Di luar itu, sayembara adalah alat pendorong orang untuk menulis karya hingga rampung. Apa pun alasan yang mendasari tindakan orang untuk menyertakan karya mereka ke dalam sayembara, tindakan yang dilakukan selalu sama. Mereka harus merampungkan tulisan pada batas waktu tertentu, karena pengiriman naskah mereka tidak bisa melewati batas waktu yang ditentukan. Dan mereka tidak bisa menyertakan ke dalam lomba naskah yang setengah rampung.
Sebenarnya, hampir setiap minggu para penulis menyertakan tulisan mereka dalam sayembara rutin. Mereka mengirimkan naskah ke redaksi koran, dan redaktur akan membuat "penjurian" untuk menentukan cerpen mana yang keluar sebagai pemenang minggu itu untuk dimuat di koran mereka. Redaktur bertindak sebagai juri yang akan menyeleksi naskah-naskah yang ia terima, dan kemudian memilih satu untuk dimuat di koran mereka.
Hal yang sama berlangsung dalam dunia penerbitan. Para penulis akan mengirimkan naskah mereka dan para redaktur penerbitan, dengan kriteria yang mereka tetapkan sendiri untuk menentukan "pemenang", akan memilih naskah-naskah yang ada di tangan mereka.
Hanya saja, dalam "sayembara" yang jurinya adalah para redaktur koran atau penerbitan, penilaian seringkali dipengaruhi oleh siapa penulisnya. Itu aspek non-satra yang memiliki pengaruh cukup besar bagi redaktur untuk menentukan naskah yang layak dimuat. Sementara dalam sayembara novel seperti yang diselenggarakan oleh DKJ, variabel "nama besar" tidak akan pernah mengganggu penjurian karena dewan juri tidak pernah mendapati nama para penulis dalam naskah-naskah yang mereka hadapi. Pertarungan menjadi lebih adil karena satu-satunya yang menjadi bahan pertimbangan untuk memilih pemenang adalah kualitas karya-tidak peduli siapa pun penulisnya.

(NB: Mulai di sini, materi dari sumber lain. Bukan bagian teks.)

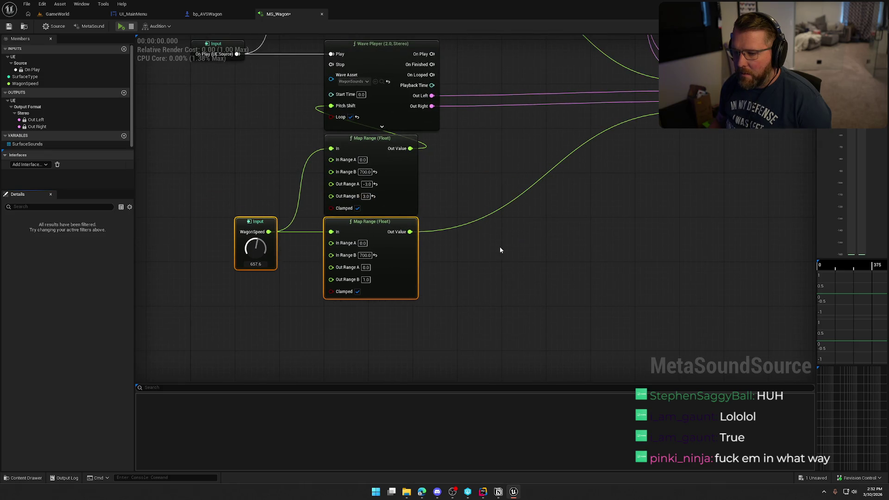
pyautogui.moveTo(499, 250); pyautogui.dragTo(481, 310)
pyautogui.moveTo(492, 145); pyautogui.dragTo(468, 216)
pyautogui.moveTo(415, 102); pyautogui.dragTo(647, 248)
pyautogui.moveTo(569, 313); pyautogui.dragTo(613, 211)
pyautogui.moveTo(464, 313); pyautogui.dragTo(378, 284)
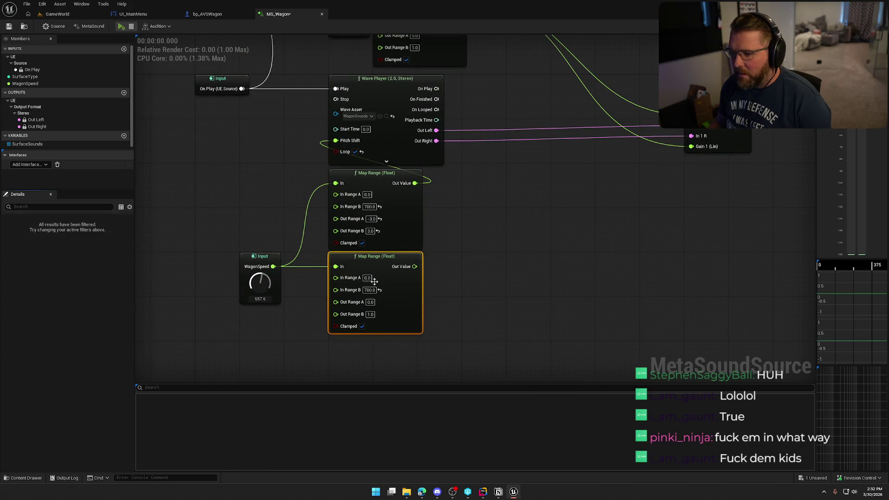
pyautogui.press('Delete')
# Regroup the WagonSpeed input and remaining Map Range beside the lower Wave Player.
pyautogui.moveTo(260, 256); pyautogui.dragTo(305, 172)
pyautogui.click(491, 235)
pyautogui.moveTo(491, 234); pyautogui.dragTo(287, 168)
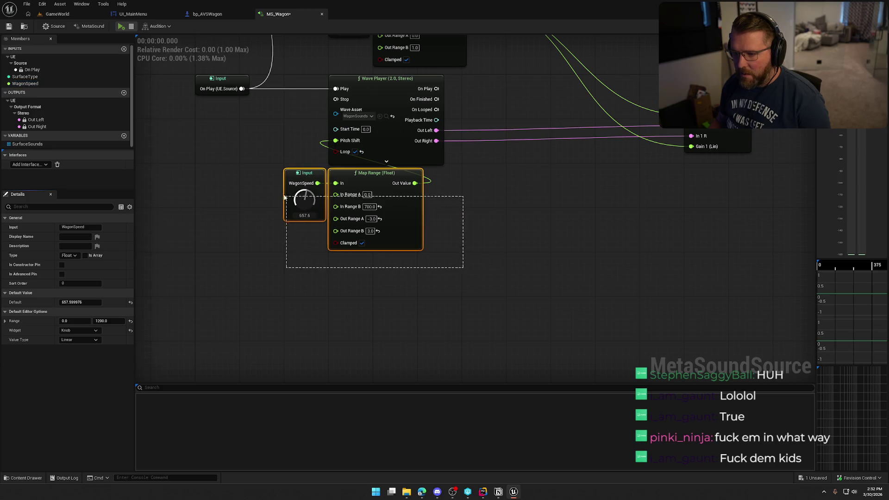
pyautogui.moveTo(380, 178)
pyautogui.mouseDown()
pyautogui.moveTo(272, 121)
pyautogui.moveTo(289, 223)
pyautogui.mouseUp()
pyautogui.moveTo(412, 307); pyautogui.dragTo(247, 209)
pyautogui.moveTo(389, 173); pyautogui.dragTo(433, 173)
pyautogui.click(325, 307)
pyautogui.moveTo(326, 307)
pyautogui.mouseDown()
pyautogui.moveTo(277, 218)
pyautogui.moveTo(262, 218)
pyautogui.mouseUp()
pyautogui.click(380, 329)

Dua kali terlibat dalam sayembara novel DKJ sebagai juri dan mendengarkan pertanggungjawaban juri pada sayembara beberapa tahun lalu, saya mencatat bahwa masalah utama bagi kebanyakan naskah peserta sayembara adalah keperajinan (craftmanship). Dan itu masalah yang masih muncul sampai sayembara terakhir tahun ini. Ini tanggung jawab institusi pendidikan kita. Karena itulah dalam kesempatan ini saya menyinggung-nyinggung masalah infrakstruktur.
Jika institusi pendidikan kita memiliki kesadaran lebih serius untuk membekali siswa dengan kecakapan menulis dan tahu cara meningkat minat baca siswa, maka kelemahan dalam hal-hal yang elementer niscaya bisa lebih mudah diperbaiki. Jika menulis diajarkan secara lebih benar, oleh guru yang menguasai bidang itu, orang tidak harus melakukan pencarian yang terlalu keras untuk memahami hal-hal yang elementer. Jika urusan semacam ini tidak ada dalam pikiran, kita tidak akan pernah mewujudkannya. Atau seringkali ketika kita mulai menyadari hal-hal yang perlu dilakukan, maka masalahnya sudah begitu parah dan tidak tahu dari mana harus dimulai.